◆ Trecho do texto:
Semana após semana são local de romaria. São palco para os artistas e tribuna para os espectadores de um dos espetáculos que mais mexe com as gentes. Aguentam saltos, gritos, lágrimas e sorrisos, em amálgamas de emoções tão instáveis quanto uma bola que rola mais para cá ou para lá. Todos lhes reconhecem a designação, mas poucos conhecem a história da figura por detrás e é por isso que vamos em busca da Anatomia de um nome.

Vicente Calderón Pérez-Cavada nasceu em 1913, em Torrelavega, na região da Cantábria, no norte de Espanha, mas seria na capital do país que se iria fazer figura fundamental da história do futebol mundial, tornando o Atlético de Madrid, do qual se fez sócio em 1939, num dos clubes com maior palmarés do futebol espanhol.

A mudança para Madrid aconteceu quando Vicente Calderón tinha 19 anos, e foi na capital espanhola que construiu a carreira de empresário que lhe deu alguma visibilidade, tendo depois também exercido as funções de promotor imobiliário.

A par da gestão profissional das empresas que fundou e geriu, em 1963, Calderón integra a direção de Javier Barroso como terceiro vice-presidente do Atl. Madrid, numa altura em que o clube atravessava uma grave crise financeira. 

Ninguém melhor para gerir uma situação assim do que alguém que, em cerca de sete anos em Madrid se tornou presidente de 37 (!!) empresas.

Contudo, a forma como chega à presidência é até descrita em Espanha como «acidental»: ocorre quando o presidente e os outros dois vice-presidentes abdicam dos cargos, abrindo caminho a Vicente Calderón.

Depois de dirigir a junta diretiva até à realização de novas eleições, em março torna-se no 21.º presidente da história do clube colchonero, que nunca mais seria o mesmo.

Vicente Calderón e a sua principal obra: o estádio que o imortalizou na história do futebol mundial

A tentativa de humilhação… pelo Real Madrid

Durante a presidência de Javier Barroso, o Atlético Madrid iniciara uma necessária mudança de casa. Tudo, porque o antigo Estádio Metropolitano tinha-se tornado demasiado pequeno para os seguidores que o clube angariara desde que fora fundado, em 1903.

Atualmente, é fácil olhar para trás e perceber que Vicente Calderón se tornou no nome maior da história do clube devido aos títulos que a equipa venceu sob a sua presidência. Mas a forma como Calderón começou a conquistar os adeptos do clube foi, à época, bem mais importante: ele foi o homem que impediu a humilhação perante o Real Madrid, o grande rival.

Tudo começou na tal mudança de estádio e foi um feito eternizado numa tarja exibida no dia da inauguração do novo estádio, em 1966, na qual se lia: «Ya estamos en nuestra casa/y nadie nos ha humillado/mientras ellos van de pie/nosotros, todos sentados» [Já estamos na nossa casa/ e ninguém nos humilhou/ enquanto eles continuam de pé/ nós estamos todos sentados].

A razão foi explicada pelos autores da tarja, em declarações ao jornal As, anos mais tarde, em 2017, aquando da saída do Estádio Vicente Calderón.

(Registros brutos)
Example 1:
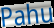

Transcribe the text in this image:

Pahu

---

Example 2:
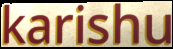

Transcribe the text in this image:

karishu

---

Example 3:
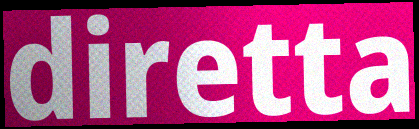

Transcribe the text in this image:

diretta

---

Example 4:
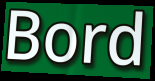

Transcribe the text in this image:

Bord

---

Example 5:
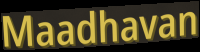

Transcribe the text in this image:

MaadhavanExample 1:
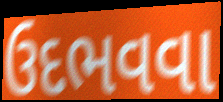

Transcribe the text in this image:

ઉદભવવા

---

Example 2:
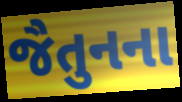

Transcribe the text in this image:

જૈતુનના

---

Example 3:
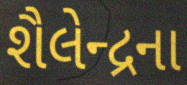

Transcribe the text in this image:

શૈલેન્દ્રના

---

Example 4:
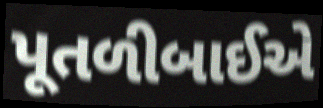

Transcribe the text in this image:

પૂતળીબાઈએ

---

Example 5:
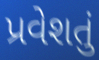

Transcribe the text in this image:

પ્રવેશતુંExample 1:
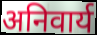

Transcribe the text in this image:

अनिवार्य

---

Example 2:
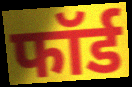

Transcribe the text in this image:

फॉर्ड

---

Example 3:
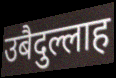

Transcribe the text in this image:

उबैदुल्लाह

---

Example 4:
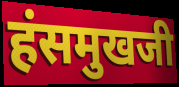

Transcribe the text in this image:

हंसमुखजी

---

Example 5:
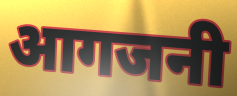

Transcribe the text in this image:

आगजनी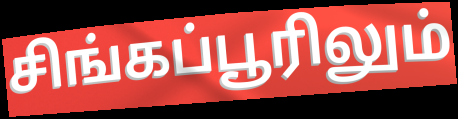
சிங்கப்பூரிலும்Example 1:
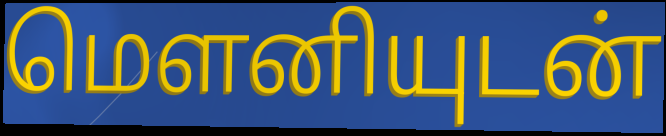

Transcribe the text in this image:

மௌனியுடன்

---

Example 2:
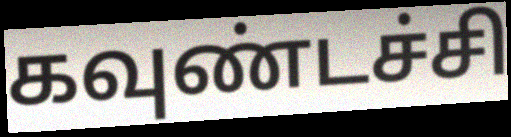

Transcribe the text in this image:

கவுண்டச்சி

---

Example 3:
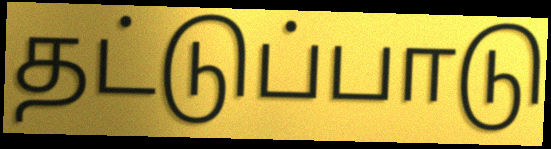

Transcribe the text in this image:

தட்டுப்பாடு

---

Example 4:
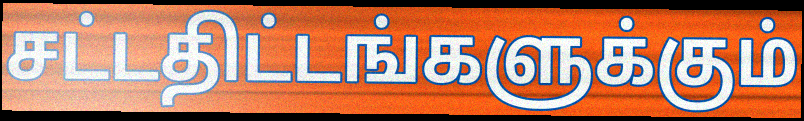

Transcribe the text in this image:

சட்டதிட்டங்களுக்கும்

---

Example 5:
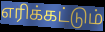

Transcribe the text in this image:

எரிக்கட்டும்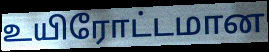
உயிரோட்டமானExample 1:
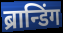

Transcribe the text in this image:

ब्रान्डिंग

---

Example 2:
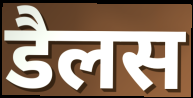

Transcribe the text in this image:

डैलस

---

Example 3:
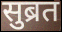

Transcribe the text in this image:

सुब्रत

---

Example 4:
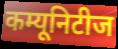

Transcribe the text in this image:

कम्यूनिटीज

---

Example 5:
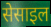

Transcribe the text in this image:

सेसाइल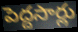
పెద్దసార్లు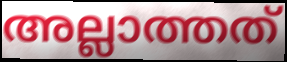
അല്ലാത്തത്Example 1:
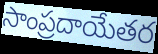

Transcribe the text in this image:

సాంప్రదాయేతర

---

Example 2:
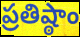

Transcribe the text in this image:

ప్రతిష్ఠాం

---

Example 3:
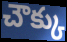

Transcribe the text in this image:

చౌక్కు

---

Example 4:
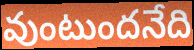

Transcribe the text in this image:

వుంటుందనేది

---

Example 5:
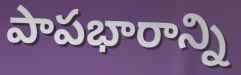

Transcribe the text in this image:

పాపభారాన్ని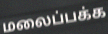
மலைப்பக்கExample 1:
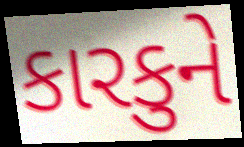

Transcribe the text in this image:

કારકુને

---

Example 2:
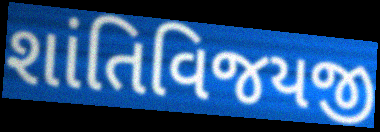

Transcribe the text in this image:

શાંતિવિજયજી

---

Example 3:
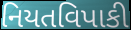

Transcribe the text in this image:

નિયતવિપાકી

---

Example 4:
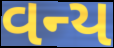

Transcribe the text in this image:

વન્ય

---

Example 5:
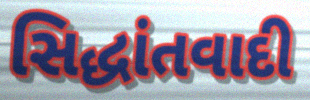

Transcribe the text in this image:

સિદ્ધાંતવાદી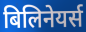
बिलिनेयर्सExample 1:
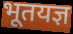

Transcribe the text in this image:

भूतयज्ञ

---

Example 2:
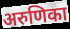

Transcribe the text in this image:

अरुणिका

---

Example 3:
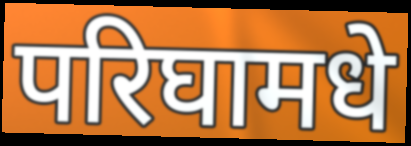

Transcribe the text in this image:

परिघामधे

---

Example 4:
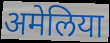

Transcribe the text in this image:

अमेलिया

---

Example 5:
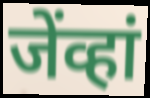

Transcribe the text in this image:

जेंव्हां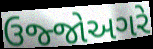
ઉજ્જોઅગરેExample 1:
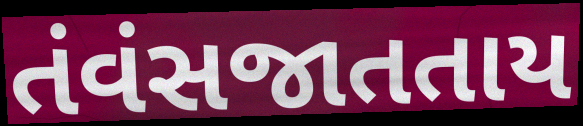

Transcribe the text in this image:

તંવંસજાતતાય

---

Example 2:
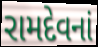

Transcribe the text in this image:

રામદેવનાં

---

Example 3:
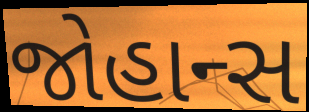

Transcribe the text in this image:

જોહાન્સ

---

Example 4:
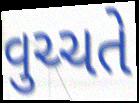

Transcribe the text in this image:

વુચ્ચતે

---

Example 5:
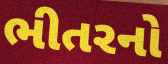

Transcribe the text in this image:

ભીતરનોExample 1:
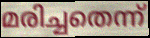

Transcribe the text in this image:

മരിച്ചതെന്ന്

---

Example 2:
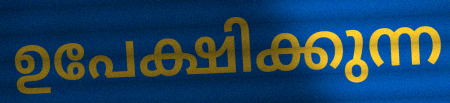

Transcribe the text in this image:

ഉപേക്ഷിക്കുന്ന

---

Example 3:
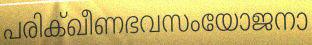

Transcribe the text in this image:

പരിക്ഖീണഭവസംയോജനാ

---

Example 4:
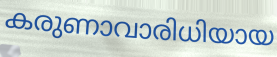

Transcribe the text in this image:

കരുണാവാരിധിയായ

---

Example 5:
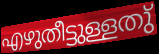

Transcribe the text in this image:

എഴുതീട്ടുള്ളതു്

◆ Enunciado:
Reescreva o trecho do texto sobre Vicente Calderón começando em "A tentativa de" e seguindo até "o grande rival.", trocando "adeptos" por "torcedores". A listagem provém de uma fonte diferente da do texto sobre Vicente Calderón.

◆ Resolução:
A tentativa de humilhação… pelo Real Madrid

Durante a presidência de Javier Barroso, o Atlético Madrid iniciara uma necessária mudança de casa. Tudo, porque o antigo Estádio Metropolitano tinha-se tornado demasiado pequeno para os seguidores que o clube angariara desde que fora fundado, em 1903.

Atualmente, é fácil olhar para trás e perceber que Vicente Calderón se tornou no nome maior da história do clube devido aos títulos que a equipa venceu sob a sua presidência. Mas a forma como Calderón começou a conquistar os torcedores do clube foi, à época, bem mais importante: ele foi o homem que impediu a humilhação perante o Real Madrid, o grande rival.